§ **Excerpt to read**

######

Missionaries From Our Land

11 2005 Naši ve světě English
obálka čísla

Reminiscence of retired ambassador Virtually all of the achievements of Africans seemed to have come about through the missionary work of the Church, Nelson Mandela, ex-president of South Africa, wrote in his autobiography Long Walk to Freedom. The mission schools trained the clerks, the interpreters and the policemen, who once represented the height of African aspirations.

"Religion was part of the fabric of life and I attended church each Sunday," Mandela recollected. The opinions of missionaries had much weight in tribal life.

In the wake of the outburst of the national liberation struggle in Africa and ever after, Christianity played a reconciliatory role between blacks and whites. The black Archbishop Desmond Tutu, whose mentors ha come from Europe, received the Nobel Peace Prize in 1984.

It was in 1994, soon after the black majority in South Africa won the country´s first non-racial, one-person-one-vote election, that the Slovak Jesuit dr. Eduard Hancko left Zimbabwe for Johannesburg to see his former parishioners.

After coming back to Harare, Father Hancko told his travel story to the participants of "Countrymen´s Friday", as the parties of the Czech and Slovak community held the first Friday of each month were called. Before boarding a coach in the Harare central bus station, he was robbed by pickpockets of his purse containing money and his Zimbabwean passport.

"So, you didnt depart, did you?," was the first question put to him by us.

"Why not? I still decided to go," Hancko said. And then he described his smooth journey. At the border, he was recognized by a black customs officer who, some years ago, had regularly attended Hancko´s sermons and grammar lessons in a remote Southern African province. The man invited his (and our) compatriot for a cup of tea and then provided the priest with a letter of reference for the guards on both sides of the border. And money? What is money for in Africa to the servant of God? Whereever he appeared, he was a guest of the faithful. "Have you been in the Immigration Office to apply for a duplicate of your travel document, Father?," asked the Consul.

######

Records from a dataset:
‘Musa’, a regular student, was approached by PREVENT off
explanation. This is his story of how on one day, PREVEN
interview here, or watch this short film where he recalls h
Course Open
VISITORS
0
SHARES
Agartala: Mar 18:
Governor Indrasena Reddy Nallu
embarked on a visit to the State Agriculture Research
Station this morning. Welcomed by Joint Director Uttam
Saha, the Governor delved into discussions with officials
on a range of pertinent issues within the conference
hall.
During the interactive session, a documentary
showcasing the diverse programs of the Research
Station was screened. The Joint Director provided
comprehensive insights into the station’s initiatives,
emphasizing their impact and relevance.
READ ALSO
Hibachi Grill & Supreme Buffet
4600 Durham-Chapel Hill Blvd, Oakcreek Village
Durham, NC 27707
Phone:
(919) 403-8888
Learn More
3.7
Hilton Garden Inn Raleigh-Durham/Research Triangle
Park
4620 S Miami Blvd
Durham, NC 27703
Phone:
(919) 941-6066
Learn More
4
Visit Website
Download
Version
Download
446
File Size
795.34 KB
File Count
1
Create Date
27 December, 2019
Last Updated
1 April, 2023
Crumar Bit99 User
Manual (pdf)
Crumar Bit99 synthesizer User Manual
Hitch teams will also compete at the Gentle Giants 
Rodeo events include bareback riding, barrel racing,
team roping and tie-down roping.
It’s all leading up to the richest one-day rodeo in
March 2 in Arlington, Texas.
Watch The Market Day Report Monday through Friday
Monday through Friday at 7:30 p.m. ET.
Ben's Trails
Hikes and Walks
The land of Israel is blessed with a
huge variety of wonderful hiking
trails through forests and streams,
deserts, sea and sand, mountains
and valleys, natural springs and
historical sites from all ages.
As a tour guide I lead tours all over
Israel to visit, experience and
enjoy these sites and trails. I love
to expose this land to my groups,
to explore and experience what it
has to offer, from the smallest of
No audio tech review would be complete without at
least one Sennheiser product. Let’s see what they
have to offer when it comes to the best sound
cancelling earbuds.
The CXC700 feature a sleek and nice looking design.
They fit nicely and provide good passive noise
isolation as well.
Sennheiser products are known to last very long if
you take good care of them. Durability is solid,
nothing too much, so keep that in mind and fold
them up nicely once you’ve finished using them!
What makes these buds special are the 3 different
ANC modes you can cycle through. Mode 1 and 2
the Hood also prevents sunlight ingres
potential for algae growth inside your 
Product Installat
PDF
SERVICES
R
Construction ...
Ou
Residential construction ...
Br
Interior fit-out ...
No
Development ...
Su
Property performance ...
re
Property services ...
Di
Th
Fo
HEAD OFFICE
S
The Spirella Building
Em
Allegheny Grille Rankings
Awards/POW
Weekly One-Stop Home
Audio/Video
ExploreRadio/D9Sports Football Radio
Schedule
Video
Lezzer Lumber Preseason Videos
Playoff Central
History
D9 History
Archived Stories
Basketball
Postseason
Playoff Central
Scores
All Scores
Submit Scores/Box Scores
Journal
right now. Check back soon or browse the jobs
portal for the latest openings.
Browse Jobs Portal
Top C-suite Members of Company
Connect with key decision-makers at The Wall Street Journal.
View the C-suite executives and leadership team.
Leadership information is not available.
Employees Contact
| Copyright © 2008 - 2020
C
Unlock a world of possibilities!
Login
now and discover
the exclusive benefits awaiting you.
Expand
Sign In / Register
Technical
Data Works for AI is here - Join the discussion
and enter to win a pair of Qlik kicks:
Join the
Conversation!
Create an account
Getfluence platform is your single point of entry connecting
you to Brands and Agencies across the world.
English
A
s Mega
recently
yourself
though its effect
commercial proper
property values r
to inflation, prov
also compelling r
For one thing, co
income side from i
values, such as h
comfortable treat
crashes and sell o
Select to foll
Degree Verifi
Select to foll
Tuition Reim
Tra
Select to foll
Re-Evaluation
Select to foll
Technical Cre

######

§ **What you will do**
1. According to the missionaries reminiscence, in what year did Archbishop Desmond Tutu receive the Nobel Peace Prize?
2. Echo the lines of the records verbatim, starting with the first line of the records and going on through the line with "Governor Indrasena Reddy Nallu".

§ **Exercise responses**
1. 1984

2.
‘Musa’, a regular student, was approached by PREVENT off
explanation. This is his story of how on one day, PREVEN
interview here, or watch this short film where he recalls h
Course Open
VISITORS
0
SHARES
Agartala: Mar 18:
Governor Indrasena Reddy Nallu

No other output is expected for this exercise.